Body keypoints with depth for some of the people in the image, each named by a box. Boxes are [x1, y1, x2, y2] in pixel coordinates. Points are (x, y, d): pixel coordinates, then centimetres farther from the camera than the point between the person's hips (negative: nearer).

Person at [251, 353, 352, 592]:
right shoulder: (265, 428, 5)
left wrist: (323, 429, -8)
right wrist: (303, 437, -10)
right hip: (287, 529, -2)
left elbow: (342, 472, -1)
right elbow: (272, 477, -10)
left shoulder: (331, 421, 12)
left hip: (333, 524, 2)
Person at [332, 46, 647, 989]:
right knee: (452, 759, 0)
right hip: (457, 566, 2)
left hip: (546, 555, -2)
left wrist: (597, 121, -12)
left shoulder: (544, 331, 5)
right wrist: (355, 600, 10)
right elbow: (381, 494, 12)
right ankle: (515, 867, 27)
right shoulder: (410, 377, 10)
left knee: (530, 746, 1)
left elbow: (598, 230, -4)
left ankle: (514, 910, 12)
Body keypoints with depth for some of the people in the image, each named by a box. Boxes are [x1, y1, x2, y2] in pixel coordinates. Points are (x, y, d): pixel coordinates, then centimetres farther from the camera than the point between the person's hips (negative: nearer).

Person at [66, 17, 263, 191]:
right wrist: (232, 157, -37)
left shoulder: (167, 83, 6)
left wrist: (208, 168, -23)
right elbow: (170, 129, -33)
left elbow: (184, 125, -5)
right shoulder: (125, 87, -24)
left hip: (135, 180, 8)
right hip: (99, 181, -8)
────────
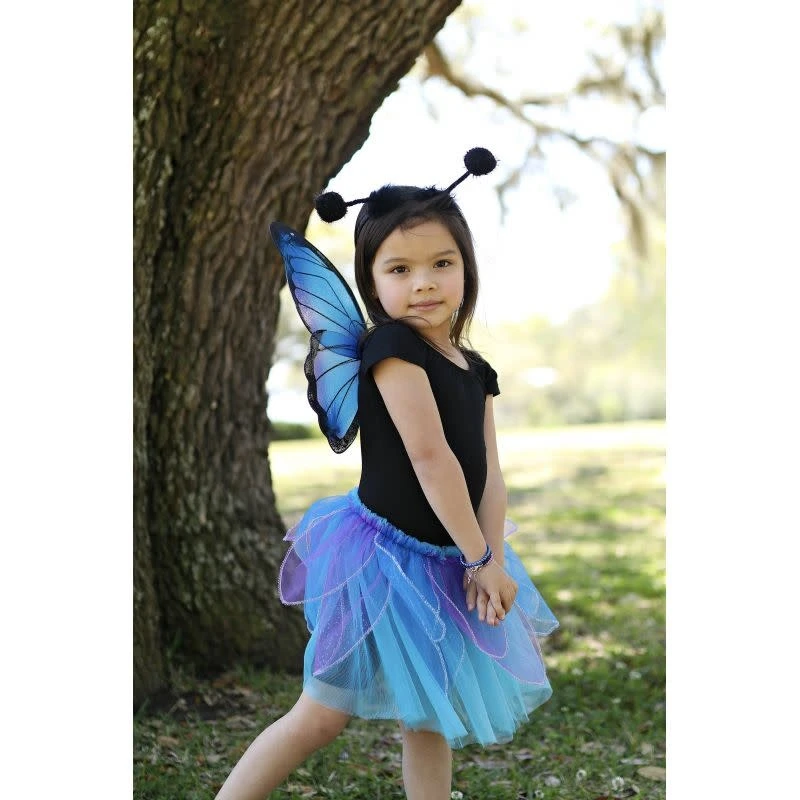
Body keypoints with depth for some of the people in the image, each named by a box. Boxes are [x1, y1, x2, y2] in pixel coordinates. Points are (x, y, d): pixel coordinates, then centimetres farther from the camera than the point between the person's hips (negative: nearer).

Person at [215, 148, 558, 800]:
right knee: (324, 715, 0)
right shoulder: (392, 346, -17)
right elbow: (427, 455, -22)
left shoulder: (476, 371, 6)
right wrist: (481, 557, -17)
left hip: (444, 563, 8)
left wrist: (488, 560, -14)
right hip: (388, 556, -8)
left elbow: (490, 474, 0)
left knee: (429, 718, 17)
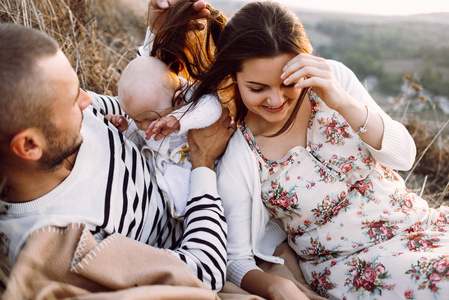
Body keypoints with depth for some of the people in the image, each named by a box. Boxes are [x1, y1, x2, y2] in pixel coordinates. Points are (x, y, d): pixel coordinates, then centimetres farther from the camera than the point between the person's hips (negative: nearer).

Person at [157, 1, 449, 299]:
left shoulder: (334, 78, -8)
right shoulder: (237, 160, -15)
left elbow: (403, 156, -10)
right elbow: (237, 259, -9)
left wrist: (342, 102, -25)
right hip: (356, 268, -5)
────────
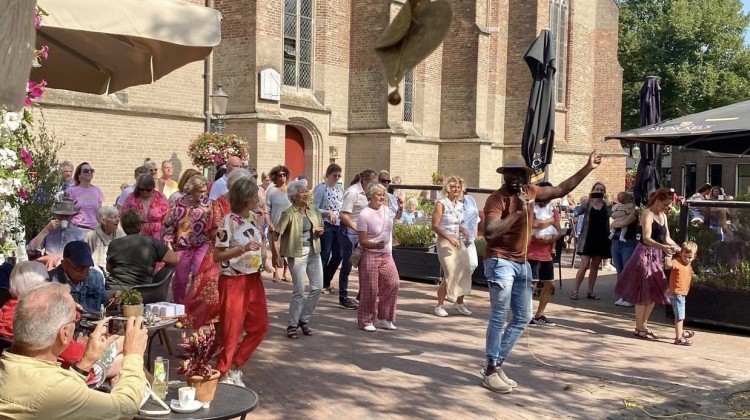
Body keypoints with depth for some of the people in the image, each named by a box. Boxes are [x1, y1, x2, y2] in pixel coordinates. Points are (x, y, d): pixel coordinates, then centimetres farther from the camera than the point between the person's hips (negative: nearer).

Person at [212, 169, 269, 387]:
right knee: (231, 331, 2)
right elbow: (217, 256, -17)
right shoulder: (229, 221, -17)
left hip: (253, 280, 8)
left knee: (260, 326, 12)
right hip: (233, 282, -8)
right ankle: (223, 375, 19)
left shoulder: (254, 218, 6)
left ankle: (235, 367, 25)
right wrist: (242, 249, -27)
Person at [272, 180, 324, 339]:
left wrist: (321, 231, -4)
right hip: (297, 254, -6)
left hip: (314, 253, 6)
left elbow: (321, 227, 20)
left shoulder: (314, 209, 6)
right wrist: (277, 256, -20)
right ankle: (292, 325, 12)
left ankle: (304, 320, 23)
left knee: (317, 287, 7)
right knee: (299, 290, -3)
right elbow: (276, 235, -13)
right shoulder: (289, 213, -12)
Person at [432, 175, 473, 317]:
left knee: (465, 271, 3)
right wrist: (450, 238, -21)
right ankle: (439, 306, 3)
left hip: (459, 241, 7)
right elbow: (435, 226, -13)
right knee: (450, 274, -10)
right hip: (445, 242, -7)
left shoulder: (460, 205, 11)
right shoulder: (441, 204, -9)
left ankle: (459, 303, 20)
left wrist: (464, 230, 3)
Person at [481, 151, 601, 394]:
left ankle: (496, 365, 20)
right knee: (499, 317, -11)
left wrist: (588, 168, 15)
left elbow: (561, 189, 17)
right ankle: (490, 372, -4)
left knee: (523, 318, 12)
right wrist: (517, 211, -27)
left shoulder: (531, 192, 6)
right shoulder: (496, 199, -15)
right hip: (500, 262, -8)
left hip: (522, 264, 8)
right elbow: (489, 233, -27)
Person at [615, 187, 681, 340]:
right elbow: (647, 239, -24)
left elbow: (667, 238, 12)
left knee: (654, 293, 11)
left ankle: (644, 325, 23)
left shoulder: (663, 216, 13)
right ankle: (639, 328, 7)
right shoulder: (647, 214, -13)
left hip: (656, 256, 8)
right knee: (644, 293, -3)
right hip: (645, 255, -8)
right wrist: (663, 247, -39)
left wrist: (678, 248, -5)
────────
◆ **Task item**: Beginning at the line above with "right shoulder: (265, 428, 5)" and finishing at the line with "left knee: (530, 746, 1)", return each line exactly and return nothing else.

◆ **Solution**:
right shoulder: (265, 428, 5)
left wrist: (323, 429, -8)
right wrist: (303, 437, -10)
right hip: (287, 529, -2)
left elbow: (342, 472, -1)
right elbow: (272, 477, -10)
left shoulder: (331, 421, 12)
left hip: (333, 524, 2)
Person at [332, 46, 647, 989]:
right knee: (452, 759, 0)
right hip: (457, 566, 2)
left hip: (546, 555, -2)
left wrist: (597, 121, -12)
left shoulder: (544, 331, 5)
right wrist: (355, 600, 10)
right elbow: (381, 494, 12)
right ankle: (515, 867, 27)
right shoulder: (410, 377, 10)
left knee: (530, 746, 1)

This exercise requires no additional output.